Após alguns segundos em silêncio, aguardando eu assimilar a conversa, ela continuou:
- O mar também nos fala de ciclos e de conexão. Pense nas marés: o movimento das águas modifica o relevo, influencia a vida marinha e afeta a navegação.
- E, ao mesmo tempo, a maré se relaciona com as fases lua. - Complementei, lembrando o quanto o cotidiano das pessoas que vivem nas regiões costeiras é impactado pela tábua das marés.
- O mar e a natureza nos ensinam muitas coisas. Pense nas ondas: o que percebe?
- Elas também têm fases - Respondi, enquanto visualizava o processo - A onda se forma aos poucos, vem de longe, ganha velocidade, altura, e então se quebra. Às vezes de forma violenta, outras nem tanto.
- A vida não é assim? - Me instigou - E quantas vezes precisamos recuar, como as ondas, antes de pegar impulso para o grande movimento?

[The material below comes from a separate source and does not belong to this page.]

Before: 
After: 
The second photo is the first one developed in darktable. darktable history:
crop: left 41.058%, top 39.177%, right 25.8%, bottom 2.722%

- E se a gente não se atenta ao movimento da onda, ou da vida, leva um “caldo” terrível!
Rimos juntas.
- São forças que merecem ser observadas, compreendidas e respeitadas, pois fazem parte de nós, compõem nossa essência. Seremos mais felizes quando aprendermos a acolhê-las, aproveitando da melhor forma o que cada fase tem para nos proporcionar.